The following example joins two tables together and keeps the result up to date using a materialized view. If you use one or more spark.readStream
invocations in the method, it changes the view into a streaming table instead of a materialized view.
import dlt
@dlt.table
def regional_sales():
partners_df = spark.read.table("partners")
sales_df = spark.read.table("sales")
return (
partners_df.join(sales_df, on="partner_id", how="inner")
)
Automatic incremental updates
Materialized views are automatically kept up to date, often incrementally. Databricks automatically keeps materialized views up to date as inputs or the query changes. A materialized view always shows the correct result, even if it requires fully recomputing the query result from scratch. Often, Databricks makes incremental updates to a materialized view, which can be far less costly than a full recomputation.
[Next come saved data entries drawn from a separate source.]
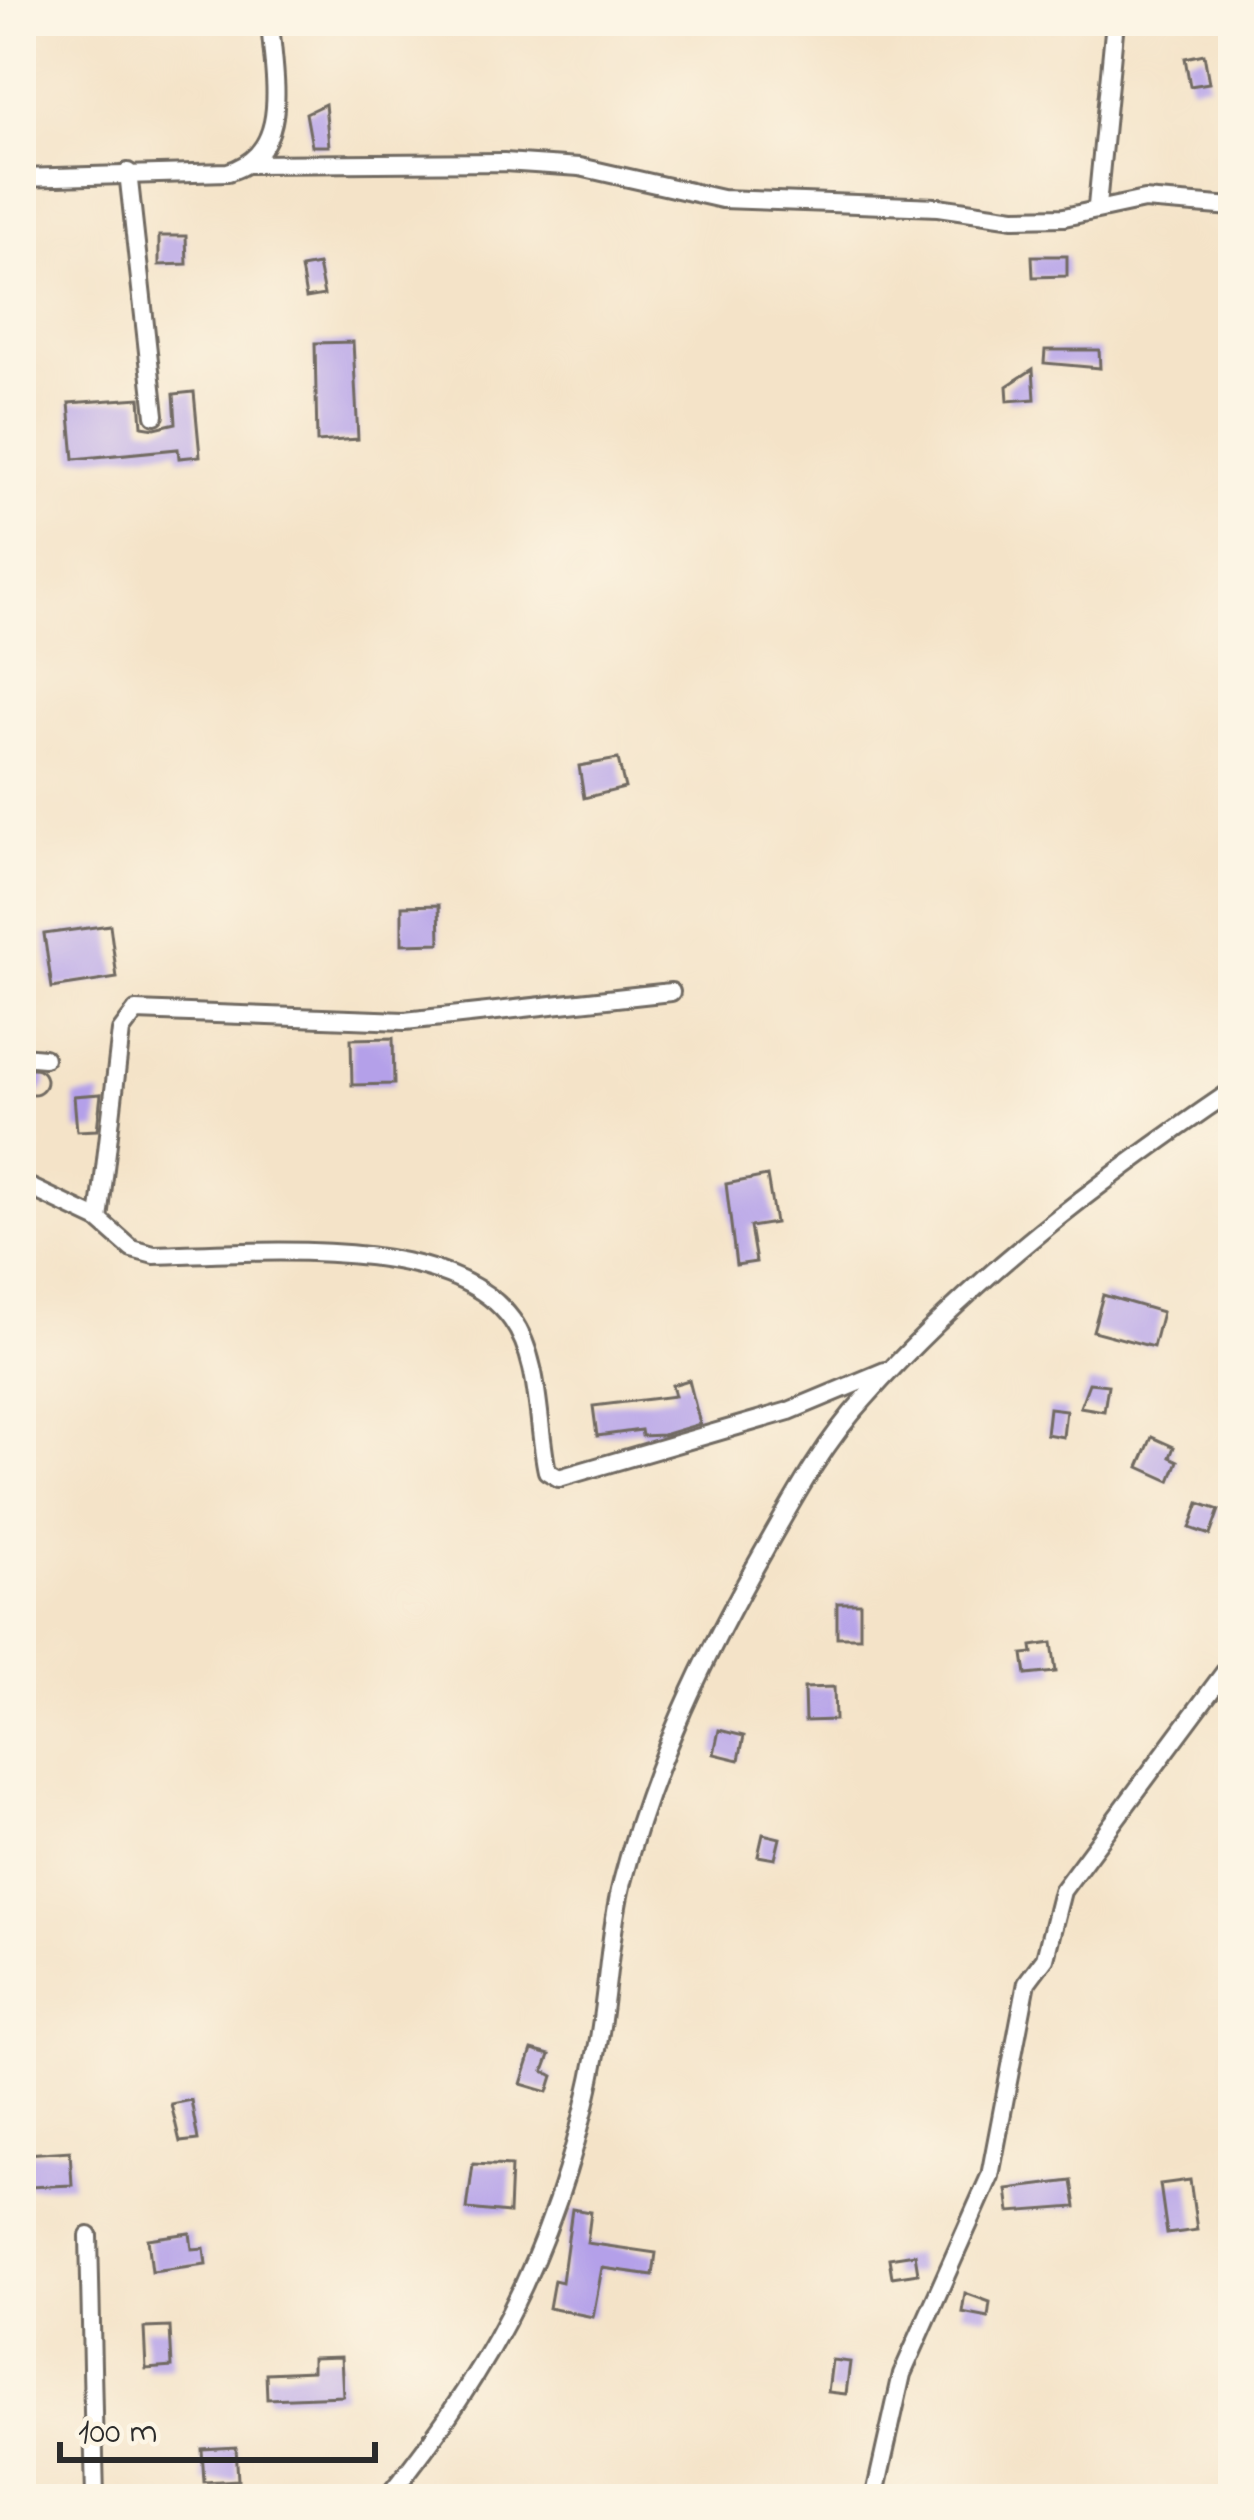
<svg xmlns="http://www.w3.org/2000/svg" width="1254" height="2520" font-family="'Indie Flower',sans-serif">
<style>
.building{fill:#b4a0e9}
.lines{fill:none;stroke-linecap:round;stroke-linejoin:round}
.street-casing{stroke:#716b62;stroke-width:22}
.street{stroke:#fff;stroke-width:16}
</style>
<rect width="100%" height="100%" fill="#fcf5e5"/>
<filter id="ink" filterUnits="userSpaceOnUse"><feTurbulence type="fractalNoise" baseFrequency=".00833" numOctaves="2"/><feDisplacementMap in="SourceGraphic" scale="24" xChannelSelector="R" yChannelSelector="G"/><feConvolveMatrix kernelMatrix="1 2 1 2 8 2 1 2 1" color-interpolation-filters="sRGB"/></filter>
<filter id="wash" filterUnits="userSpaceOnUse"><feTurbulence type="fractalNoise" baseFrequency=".004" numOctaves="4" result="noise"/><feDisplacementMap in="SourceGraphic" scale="48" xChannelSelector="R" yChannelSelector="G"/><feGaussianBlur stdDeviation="2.7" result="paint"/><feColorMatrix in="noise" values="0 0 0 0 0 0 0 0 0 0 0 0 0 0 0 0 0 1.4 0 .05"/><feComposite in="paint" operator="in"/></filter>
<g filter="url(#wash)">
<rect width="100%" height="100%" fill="#f4e3c8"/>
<g id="blocks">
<g class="building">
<path d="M1204 54 1209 83 1190 86 1185 58Z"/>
<path d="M325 104 329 146H312L306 113Z"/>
<path d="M159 236H186L187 264 159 265Z"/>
<path d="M1032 256H1067V276L1033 277Z"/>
<path d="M318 265 324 295 306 298 301 268Z"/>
<path d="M353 342 358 439 317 442 315 343Z"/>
<path d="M1045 350H1099L1100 368 1044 363Z"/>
<path d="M1033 369 1035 399 1008 401 1007 386Z"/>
<path d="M194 392 200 456 179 458 178 449 74 459 69 403 140 398 142 426 155 428 176 423 174 394Z"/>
<path d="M618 759 625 788 584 798 579 766Z"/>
<path d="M439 905 440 943 402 944V906Z"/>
<path d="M110 925 117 978 52 988 44 934Z"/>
<path d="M393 1038 394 1084 352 1085 351 1039Z"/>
<circle cx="33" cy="1081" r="13"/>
<path d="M101 1094 97 1130 77 1131 74 1096Z"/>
<path d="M767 1176 775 1223 750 1227 756 1262 736 1265 726 1184Z"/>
<path d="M1103 1295 1162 1312 1153 1347 1093 1331Z"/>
<path d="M689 1380 700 1424 663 1435 642 1436 641 1430 597 1436 593 1406 675 1396 672 1385Z"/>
<path d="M1089 1383 1108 1385 1104 1411 1080 1407Z"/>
<path d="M1049 1408 1066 1410 1063 1437 1046 1434Z"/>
<path d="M1152 1437 1174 1447 1170 1457 1178 1461 1170 1481 1139 1467Z"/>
<path d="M1199 1503 1219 1510 1210 1535 1190 1528Z"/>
<rect x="837" y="1603" width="23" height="34"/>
<path d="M1052 1643 1056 1672 1026 1675 1023 1654 1033 1653 1032 1646Z"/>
<path d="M834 1687 835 1720 805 1721 804 1688Z"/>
<path d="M719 1730 744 1736 739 1760 714 1754Z"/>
<path d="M763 1834 780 1838 775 1859 758 1856Z"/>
<path d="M532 2050 550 2055 544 2071 553 2076 548 2092 521 2084Z"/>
<path d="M191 2100 198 2140 180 2142 171 2104Z"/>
<path d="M70 2151 72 2185 28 2187 26 2154Z"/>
<path d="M473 2164 511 2166 509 2213 467 2209Z"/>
<path d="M1190 2180 1197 2230 1167 2234 1160 2184Z"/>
<path d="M1072 2181 1076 2207 1010 2212 1007 2189Z"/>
<path d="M572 2209 591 2212 587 2243 656 2253 653 2275 602 2268 593 2317 549 2308 554 2280 562 2282Z"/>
<path d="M190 2233 192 2249 204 2248 206 2264 152 2271 148 2239Z"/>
<path d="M915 2254 918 2273 892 2277 889 2258Z"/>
<path d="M965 2293 990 2302 988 2317 962 2312Z"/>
<path d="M170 2327 172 2367 146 2369 144 2328Z"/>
<path d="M341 2357 343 2396 267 2399 266 2373 312 2371V2358Z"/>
<path d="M832 2360 850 2362 846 2394 828 2392Z"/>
<path d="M236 2447 238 2480 204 2482 202 2449Z"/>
</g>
</g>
</g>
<g filter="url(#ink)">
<use href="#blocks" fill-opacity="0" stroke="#716b62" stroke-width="3"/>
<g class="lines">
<g class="street-casing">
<g id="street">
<path d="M249 164 504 162 580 167 722 199 938 207 1014 218 1064 217 1144 200 1233 207"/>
<path d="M128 172 155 415"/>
<path d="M21 178 228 172C294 152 273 75 270 21"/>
<path d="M1097 206 1115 21"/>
<path d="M21 1056 44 1058"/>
<path d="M21 1183 99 1220 132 1249 154 1255C250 1253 449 1232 512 1320 541 1360 537 1425 547 1471L559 1478 789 1411 885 1371"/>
<path d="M99 1220 121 1031 136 1011 405 1021 671 992"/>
<path d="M89 2236 95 2499"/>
<path d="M386 2499C502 2357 565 2225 598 2044 608 1991 609 1934 622 1882 653 1763 704 1656 765 1549 795 1496 823 1444 865 1398 973 1277 1099 1181 1233 1090"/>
<path d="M874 2499 902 2374 990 2176 1027 1982 1045 1958 1062 1891 1233 1661"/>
</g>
</g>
<use href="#street" class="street"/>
</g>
</g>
<rect width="1254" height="2520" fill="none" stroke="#fcf5e5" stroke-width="72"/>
<path d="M60 2442v18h315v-18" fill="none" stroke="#2b2b2b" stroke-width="6"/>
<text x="78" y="2442" font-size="36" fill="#2b2b2b" stroke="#fcf5e5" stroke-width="9" paint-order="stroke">100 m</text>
</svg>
The diagram below shows a materialized view called sales_report
, which is the result of joining two upstream tables called clean_customers
and clean_transactions
. An upstream process inserts 200 rows into clean_customers
in three countries (USA, Netherlands, UK) and updates 5,000 rows in clean_transactions
corresponding to these new customers. The materialized view called sales_report
is incrementally updated for only the countries that have new customers or corresponding transactions. In this example, we see three rows updated instead of the entire sales report.
Materialized views limitations
Materialized views have the following limitations:
Since they are always correct, some changes to inputs will require a full recomputation of a materialized view, which can be expensive.
They are not designed for low-latency use cases. The latency of updating a materialized view is in the seconds or minutes, not milliseconds.
Not all computations can be incrementally computed.